▶ _Extrait du document_:
------------------------------------------------
Non loin de là, des femmes font leurs prières quotidiennes, d’autres lisent le Coran. Couvert de poussière, un sac à dos sur les épaules, un jeune garçon chantonne en souriant un chant religieux à la gloire de l’EI. « L’État du califat ne va pas disparaître, il est imprimé dans les cerveaux et les cœurs des nouveau-nés et des petits » ayant fui Baghouz avec leurs mères, assure une sexagénaire qui refuse de donner son nom.

Après une montée en puissance fulgurante en 2014, les jihadistes avaient proclamé un « califat » à cheval sur de vastes régions conquises en Syrie et en Irak, attirant des milliers d’étrangers. L’EI avait imposé son règne de la terreur à des millions de personnes, établissant sa propre administration : monnaie frappée, collecte des impôts, police des mœurs, programmes pédagogiques dans les écoles, rien ne manquait à ce proto-État. Mais au terme de multiples offensives, les jihadistes ont tout perdu. Sauf, visiblement, la fidélité de leurs disciples. « La population de l’EI qui est évacuée des derniers vestiges du califat reste largement impénitente, résolue et radicalisée », confirmait jeudi le chef des forces américaines au Moyen-Orient, le général Joseph Votel.


(Lie aussi : « Certains enfants nous racontent avoir assisté à des scènes de décapitation »)

Baghdadi, « notre modèle »
------------------------------------------------
▶ _Extrait de données_:
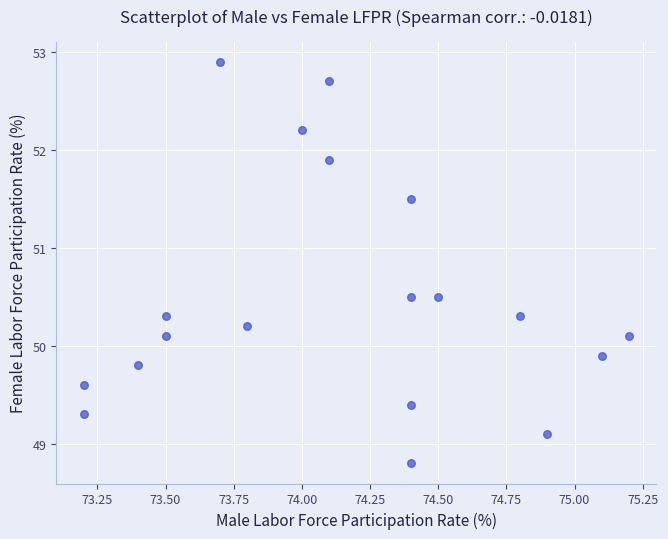

What is the range of X values (max minus min)?

2.0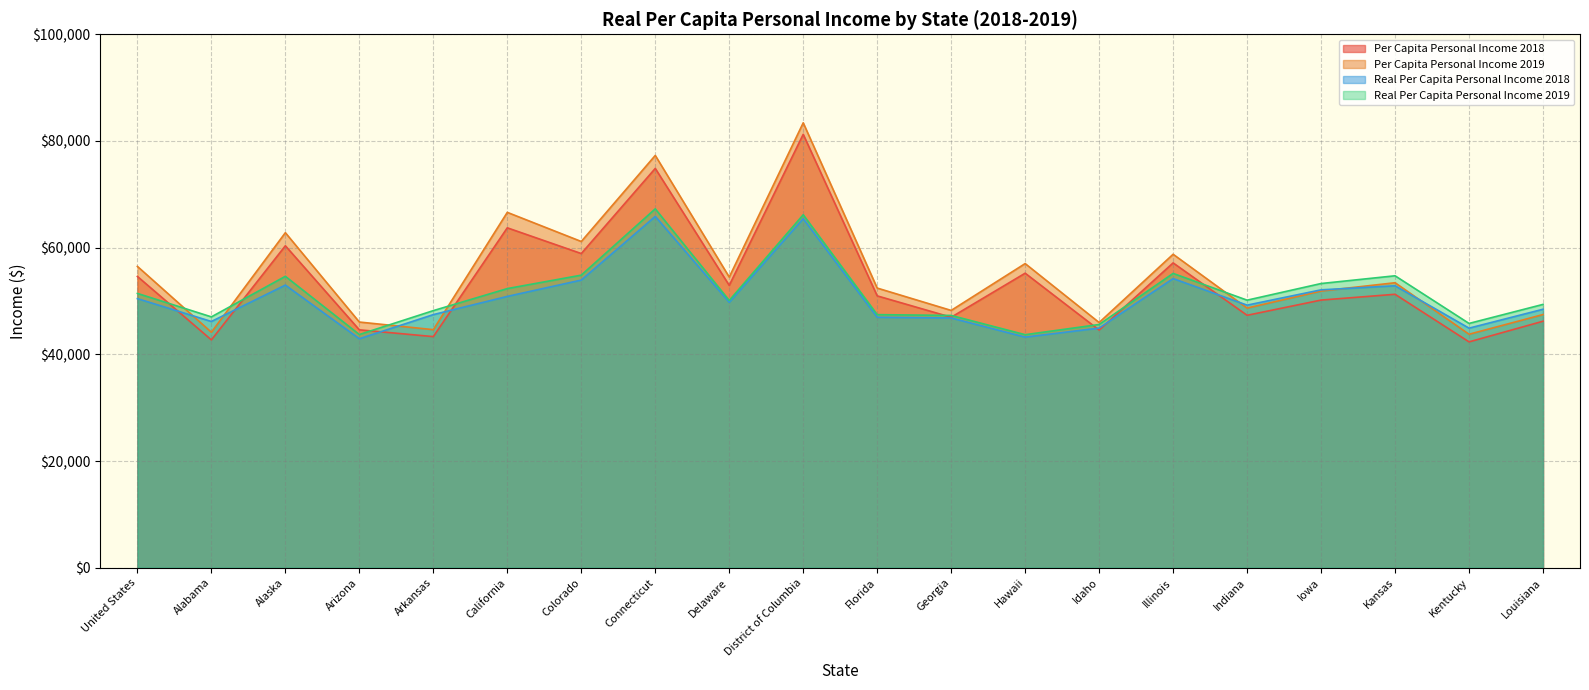

How many intersections are there between Per Capita Personal Income 2019 and Real Per Capita Personal Income 2019?

5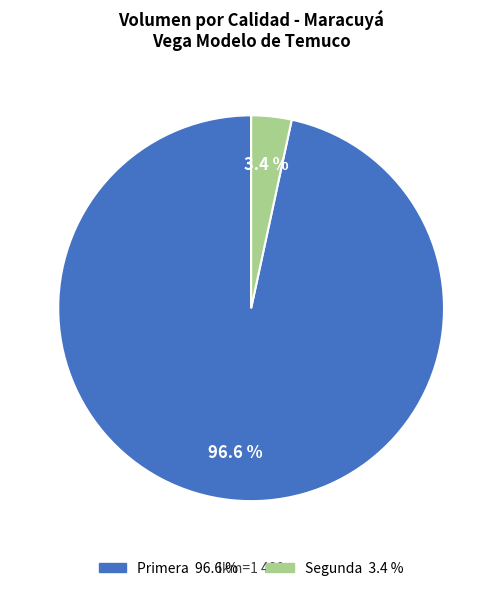

How many segments does this pie chart have?

2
------------------------------------------------
Recopiez s'il vous plaît, sans rien changer, le passage de l'article sur la chute du califat de l'EI compris entre « Non loin de » et « donner son nom. », ces deux bornes incluses.

Non loin de là, des femmes font leurs prières quotidiennes, d’autres lisent le Coran. Couvert de poussière, un sac à dos sur les épaules, un jeune garçon chantonne en souriant un chant religieux à la gloire de l’EI. « L’État du califat ne va pas disparaître, il est imprimé dans les cerveaux et les cœurs des nouveau-nés et des petits » ayant fui Baghouz avec leurs mères, assure une sexagénaire qui refuse de donner son nom.